La réponse à cette question n’est sans doute pas si simple !

L’intimité de l’être humain pourrait en effet gagner en profondeur ce qu’elle perd en extension dans un monde éclairé de toutes parts comme une conscience en perpétuel éveil. C’est que l’homme, pour qui les secrets d’alcôve ne sont plus que des secrets de Polichinelle, s’interroge sur « des choses cachées » qui, en deçà même de la question de Dieu, le concernent directement (et, pourrait-on dire, laïquement) en tant qu’il est un sujet confronté à ce noyau clair-obscur qu’est non seulement l’âme ou le cœur mais le soi de son être-au-monde.

Ainsi, après Saint Augustin, Montaigne, Rousseau, l’individu se voit-il embarqué dans la conquête d’une identité qui lui ressemble vraiment et c’est alors qu’il tente « l’expérience de soi ». Car, comment se trouver soi-même au bout du compte interminable de ses idées, de ses images, de ses désirs, tels que les lui renvoie dans un miroir le monde exhaustif qui est le sien ?

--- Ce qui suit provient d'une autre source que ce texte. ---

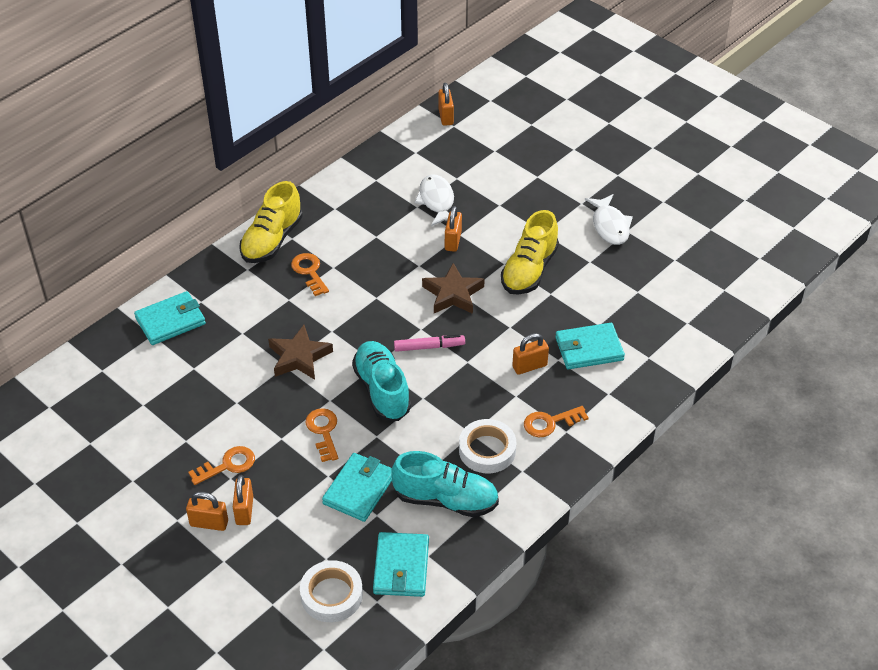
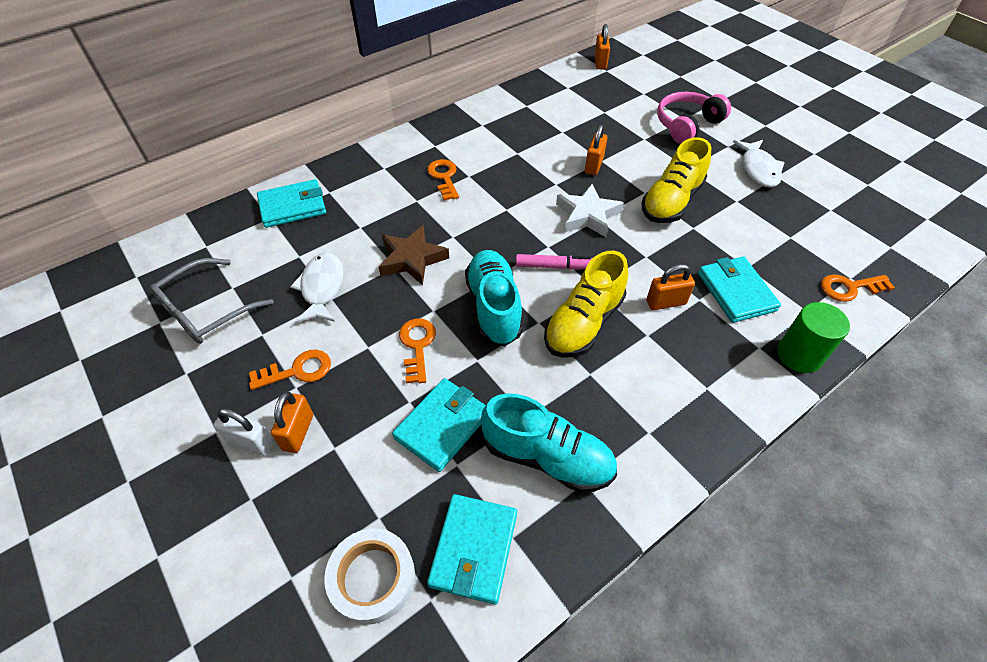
camera: 10 degrees right, 5 degrees up
orange padlock [186,492,228,531] -> white padlock [213,408,274,456]
yellow shoe [239,181,303,263] -> yellow shoe moved to [544,251,628,358]
white fish [415,175,454,226] -> white fish moved to [290,253,343,323]
brown star [422,263,485,314] -> white star [556,184,624,238]
white tape [459,419,516,473] -> none
orange key [524,406,589,437] -> orange key moved to [821,274,895,302]
turquoise wallet [555,323,625,369] -> turquoise wallet turned 75 degrees clockwise [698,257,781,323]
none -> grey glasses [150,258,274,344]
none -> pink headphones [657,92,731,144]
none -> green cylinder [777,302,850,373]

Dans la perspective d’une telle démarche la vieille idée d’intimité (chaumière d’un moi supposé serein) ne renvoie plus au simple retrait d’une vie privée à l’abri de laquelle l’homme pourrait accéder à son intériorité la plus intime. Le soi profond n’échappe-t-il pas déjà au simple dédoublement d’une conscience loyalement réflexive ? La connaissance de ce que le psychanalyste Masud Khan appelle « le soi caché1 » relève d’un autre « travail. Elle nécessite de forcer les retranchements de cette conscience somme toute toujours plus ou moins aliénée au monde, ne serait-ce que par le langage et ses rationalisations.

Et n’est-il pas remarquable que, dans le prolongement des voies ouvertes par les mêmes Saint Augustin, Montaigne et Rousseau, cette « expérience de soi » s’édifie paradoxalement sur la présence (la singulière présence, faudrait-il dire) d’un « autre que soi » ?

L’intimité rejoint alors à la fois l’espace poétique du rêve et celui de l’amitié voire de l’amour. Car c’est au-delà des mots et sous le regard de l’autre, au cœur d’une découverte aussi aventureuse que celle d’un dévoilement (qui n’est pas toujours sexuel) que, comme Montaigne avec La Boétie2, le sujet moderne – depuis longtemps annoncé par les mystiques – découvre sans doute le mieux (ou le moins mal) ce qui lui appartient en propre.

Si donc il reste vrai qu’il faut se retirer d’un certain monde saturé de ses objets pour se trouver ou se retrouver en tant que sujet, on dira que ce retirement ne vaut que de la rencontre où notre intimité s’offre en partage. Ainsi peut-on se rappeler que « l’expérience de soi » proposée par la psychanalyse se fonde elle-même à la fois, comme le disait André Green, sur « la cachette du cadre analytique » et sur « le corps à corps psychique » d’une relation entre deux vivants.

Freud, dont l’analyse originaire émergea de l’amitié avec Fliess3, a rouvert la porte ancienne et même antique d’une co-naissance qui, selon la célèbre acception claudélienne, peut être comprise comme l’expérience d’un « naître ensemble ». Familier ou non de la psychanalyse, l’individu postmoderne attend beaucoup – parfois sans doute beaucoup trop – de la rencontre avec l’autre. C’est qu’il sent que la flamme vacillante du « soi caché » ne se laisse apercevoir que dans la présence accueillante d’une autre intimité que la sienne, fût-elle, comme l’ombre ou le silence, le reflet ou l’écho du secret qui lie chacun avec soi-même.

Ainsi pourrait-on dire que l’intime de l’intime ne se dévoile qu’au-delà de l’individu, là où surgissent de la relation qui les rapproche… les personnes.

 

1. Masud Khan, Le Soi caché, Paris, Gallimard.
2. Montaigne, Les Essais, – De l’amitié, ch. XXVIII.
3. Wilhem FLIESS, médecin allemand qui ne fut pas l’analyste de Freud, mais une figure anticipatrice du « supposé savoir ».